I'm in the same boat as the person you replied to, but have zero experience with remote plotting other that doing static plots in in a remote session in the interactive window provided by VS Code's python extension. Would this also work there, or would I have to start using jupyter notebooks?


non-jupyter notebook implementations have their quirks, eventually we hope to make a more universal jupyter-rfb kind of library, perhaps using anywidget. Anywidget is awesome: https://github.com/manzt/anywidget

People have used fastplotlib and jupyter-rfb in vscode, but it can be troublesome and we don't currently have the resources to figure out exactly why.

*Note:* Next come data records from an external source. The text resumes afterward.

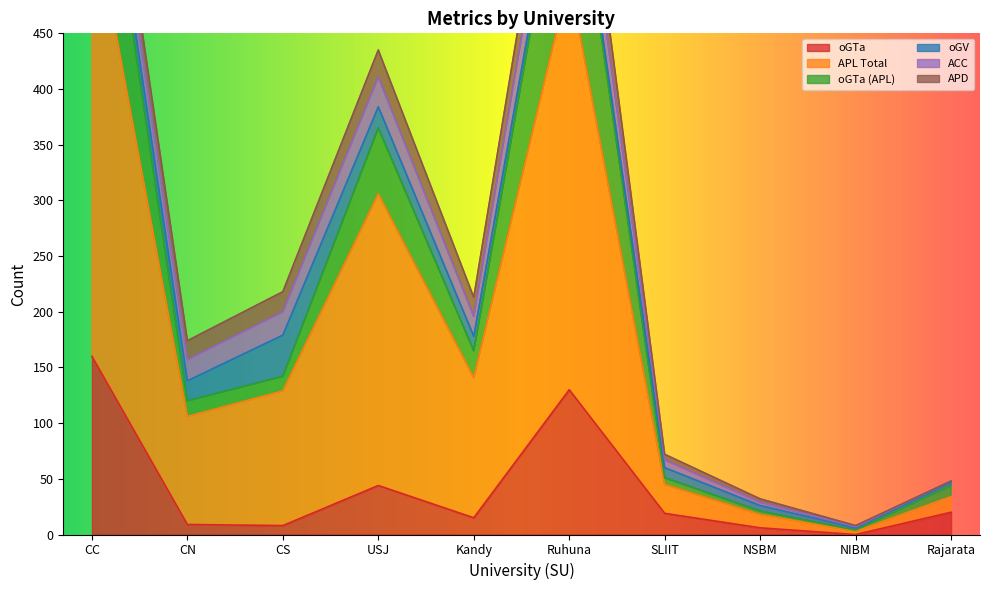

What is the maximum value for oGTa?

160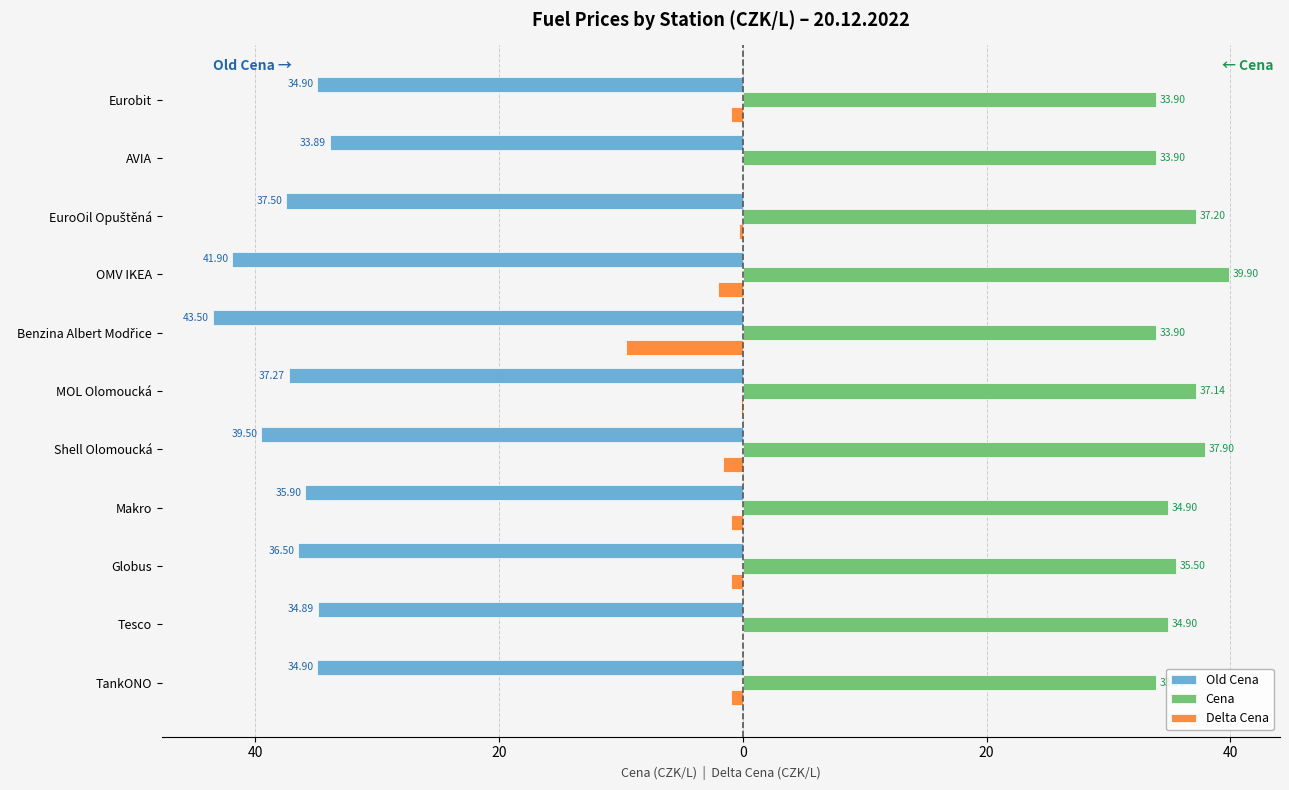

What are all the series names shown in the legend?

Old Cena, Cena, Delta Cena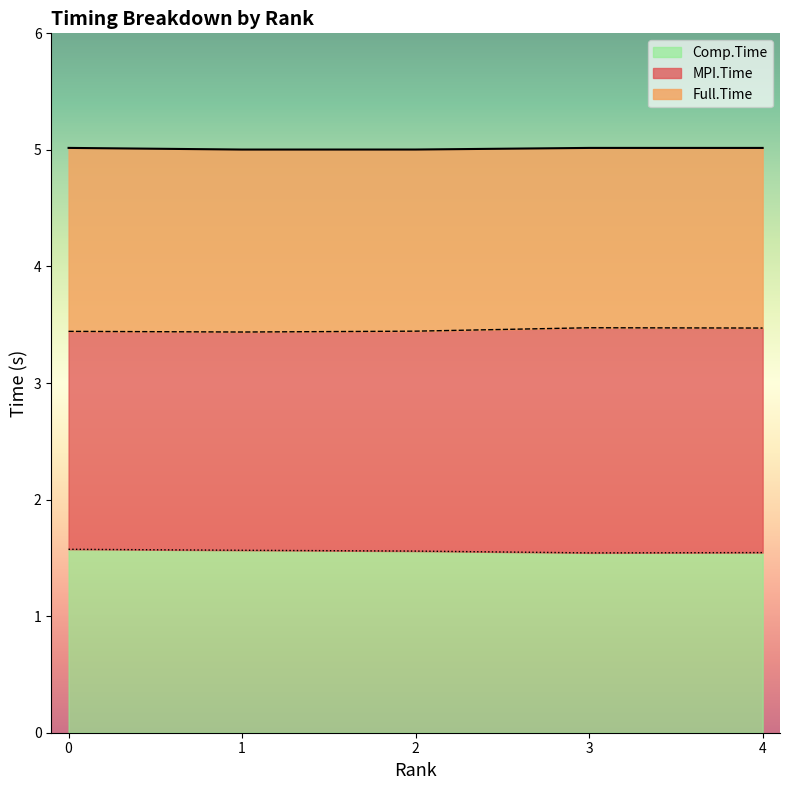

True or false: Full.Time has more than 2 interior local peaks.

False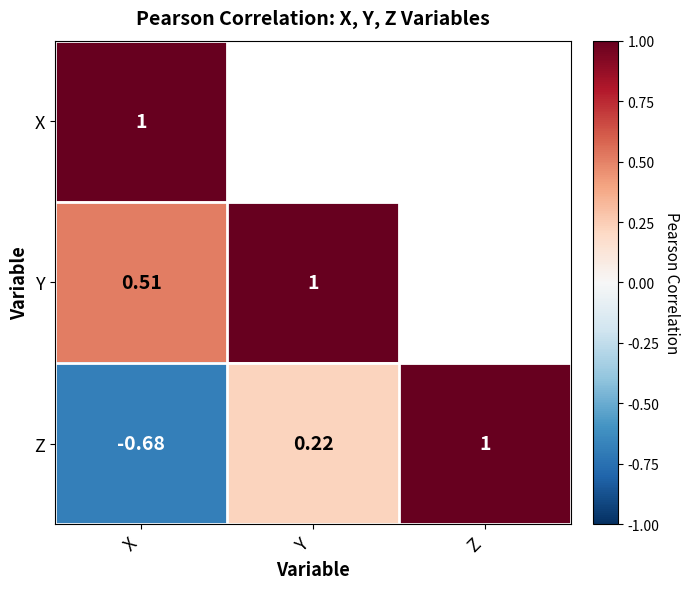

What is the maximum value for Y?

1.0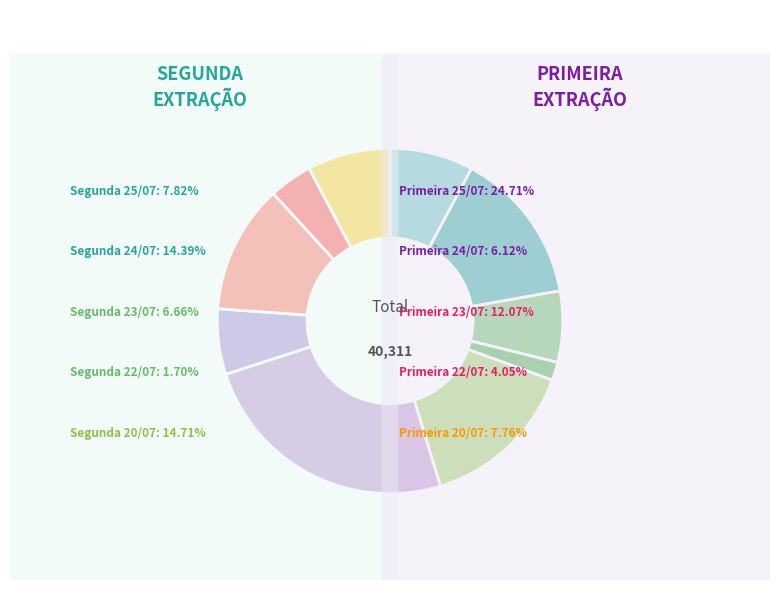

To the nearest percent, what is the difference between the Segunda extração 24/07 and Segunda Extração 25/07 slice percentages?

7%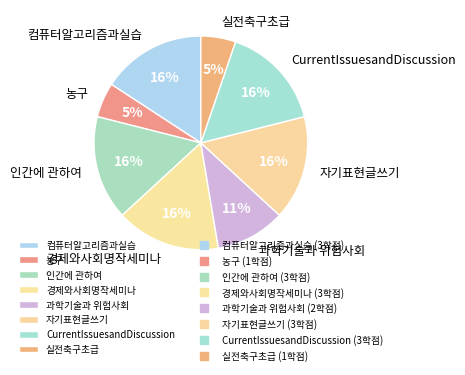

Approximately how many times larger is the value at CurrentIssuesandDiscussion compared to 컴퓨터알고리즘과실습?

1.0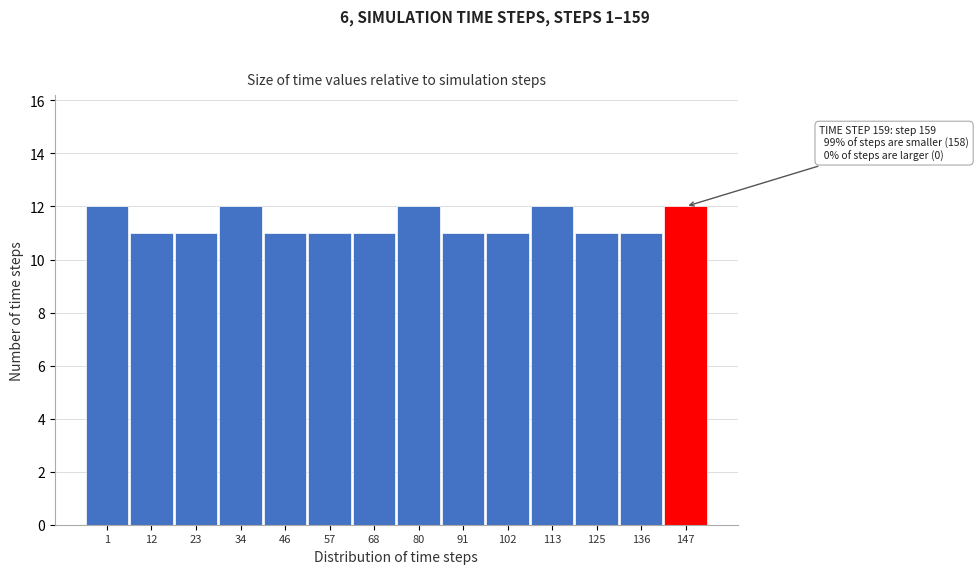

Reading left to right, what are all the values shown in this chart?

1=12	12=11	23=11	34=12	46=11	57=11	68=11	80=12	91=11	102=11	113=12	125=11	136=11	147=12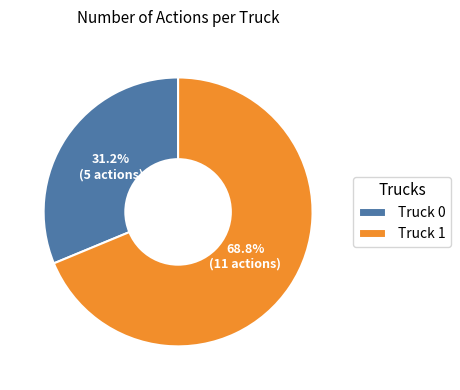

Which category accounts for the majority?

Truck 1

Alright, thanks. I don't particularly like notebook, but this might a reason to give it another go.


I’ve found X11 to be fine, but:

- defaults are often bad. In R there is a way to turn on double-buffering in Cairo to make things fast

- eventually so went for R-inside-orgmode where graphics are written to pngs (fast) and then displayed inside Emacs (fast over X forwarding so long as you aren’t trying to smooth-scroll with an image half-visible in the current window).